Viernes, 19 de agosto de 2005 | Hoy
A MANO ALZADA › A MANO ALZADA
(de los cuerpos desaparecidos y las formas de la memoria)
Por María Moreno
El hallazgo de los restos de Mary Ponce, Azucena Villaflor y Es-ther Careaga no puede ser meramente el acontecimiento que libre el duelo diferido a su destino de una realización que hasta entonces se le había negado –¿es que existe duelo que no sea incapaz de inventar sus avatares singulares aun en ausencia de cuerpo y de tumba?– ni como la evidencia del crimen, ahora convertida en certeza. Los efectos de este género de restitución no suelen ser transparentes. Aunque las catástrofes naturales y las guerras han dado a la palabra “desaparecido” su connotación de muerte, en el ámbito de la violencia política donde la voluntad criminal se dirigió, una por una, a sus víctimas, esa palabra conserva siempre un sentido imaginario literal, como si el desaparecido fuera un objeto sustraído a la percepción o se moviera en una dimensión distinta, como entre mundos. Los mismos ex detenidos desaparecidos evocan su cautiverio con esa dimensión de suplicio y, al mismo tiempo, inexistencia, o como si hubieran subsistido en una suerte de vida paralela. La creencia es una estructura de pensamiento que instaura al mismo tiempo la certeza y la duda. El psicoanalista Octave Mannoni la sintetizó en una fórmula ajustada. “Ya lo sé pero aun así...” “Yo sé que los desaparecidos están muertos pero aun así...” explicaría que el hallazgo de los cuerpos instale, junto con la pena, un sentimiento de desazón por la comprobación de la muerte efectiva.
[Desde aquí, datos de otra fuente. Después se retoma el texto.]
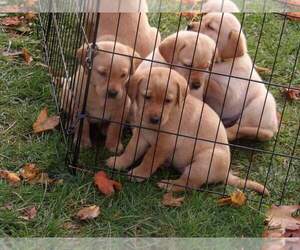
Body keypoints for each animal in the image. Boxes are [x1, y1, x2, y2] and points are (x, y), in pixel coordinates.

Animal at [55, 4, 282, 195]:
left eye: (207, 66)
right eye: (188, 64)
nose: (197, 85)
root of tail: (227, 173)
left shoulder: (163, 144)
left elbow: (149, 159)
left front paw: (138, 174)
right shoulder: (140, 134)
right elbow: (130, 150)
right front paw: (119, 162)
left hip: (211, 154)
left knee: (191, 183)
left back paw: (169, 185)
Muchos familiares de desaparecidos que no han encontrado los restos ni conocen los finales de sus seres queridos reconocieron la certeza de la muerte de modos diversos y no ajenos a una suerte de involuntaria imaginación. Hubo exiliados que se identificaron, en México o en Cuba, con las culturas populares locales, y encontraron en estas ceremonias certeza y apaciguamiento. En sus testimonios de la desesperación de una búsqueda ante las que se cerraban una y otra vez las puertas oficiales, se cruzaban las de una bruja autorizada en una tradición indígena, de un vidente que “veía” más por conocer las marcas de la opresión popular que por sus conocimientos del más allá. María del Socorro Alonso, militante del PB y una de las mujeres de desaparecidos que testimonian en Pájaros sin luz de Noemí Ciollaro, cuenta los contactos que buscó en Brasil con los profesadores del culto umbanda, los “espíritus” de eficacia más confiable que un hábeas hábeas. Silvia Catalá supo de la muerte de su hermano Alfredo a través de una vidente cubana.
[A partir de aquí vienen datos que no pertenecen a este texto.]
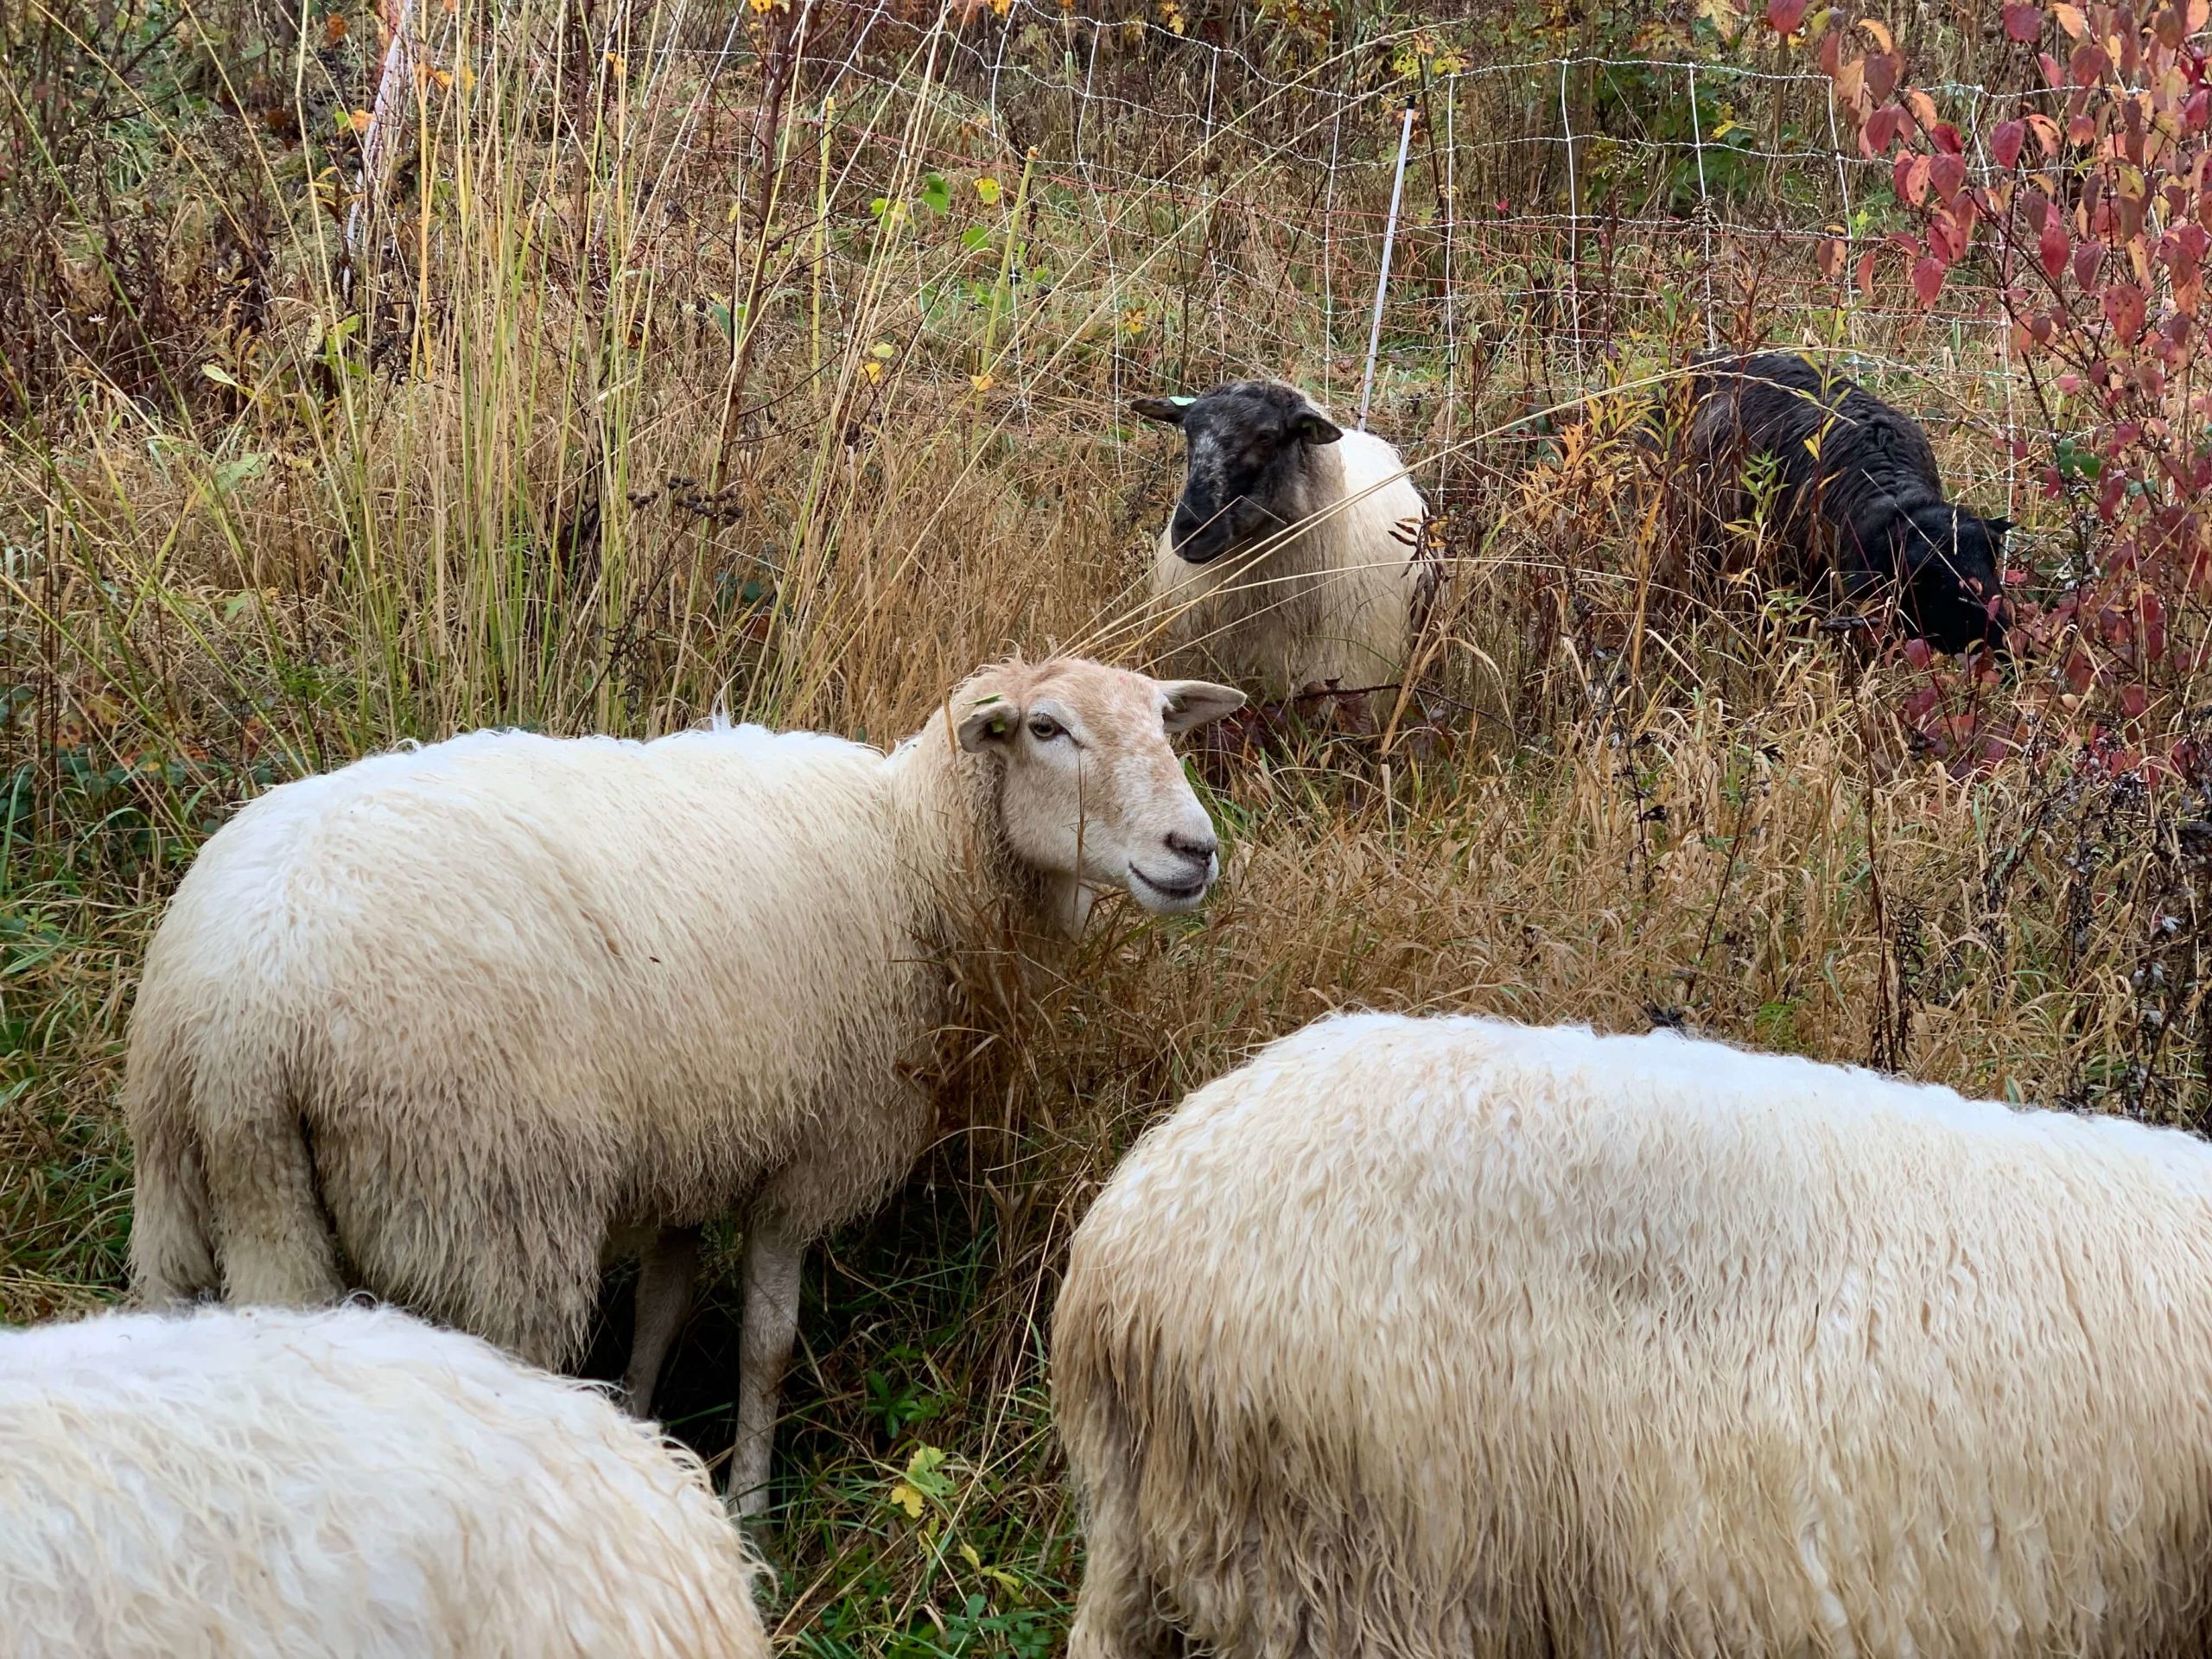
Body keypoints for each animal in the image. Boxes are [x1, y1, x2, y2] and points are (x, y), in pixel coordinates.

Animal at [129, 654, 1247, 1522]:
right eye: (1047, 729)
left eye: (1163, 724)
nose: (1193, 851)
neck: (913, 858)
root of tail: (249, 1017)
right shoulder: (806, 1156)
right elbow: (765, 1345)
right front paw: (749, 1506)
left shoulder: (694, 1145)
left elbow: (663, 1310)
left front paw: (640, 1424)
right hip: (483, 1215)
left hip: (191, 1199)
La elaboración de la someramente llamada “historia reciente” registra picos de angustia, rememoraciones y descubrimientos que retornan como si se estuviera aún en los comienzos de los testimonios, de los juicios y de las condenas en un tiempo jamás lineal. En estos días, visitar la ESMA no fue lo mismo que en los anteriores a la aparición de los restos de las madres. Imágenes siniestras volvieron a ocupar con insistencia los sueños de los sobrevivientes.
El hallazgo de los restos de las madres podría pensarse como de una dimensión de horror que ya no se ensañaba sobre los cuerpos a desaparecer sino sobre aquellos que buscaban esos cuerpos, de acuerdo a la inquietante sucesión expuesta en el célebre poema de Brecht. Pero también puede pensarse que hasta allí ha llegado la tarea de la Justicia, en la reidentificación y restitución. No de unos pocos en lugar de todos sino como comienzo llamado a no cesar. No en vano aquellas que hoy descansan bajo su nombre propio se llaman fundadoras.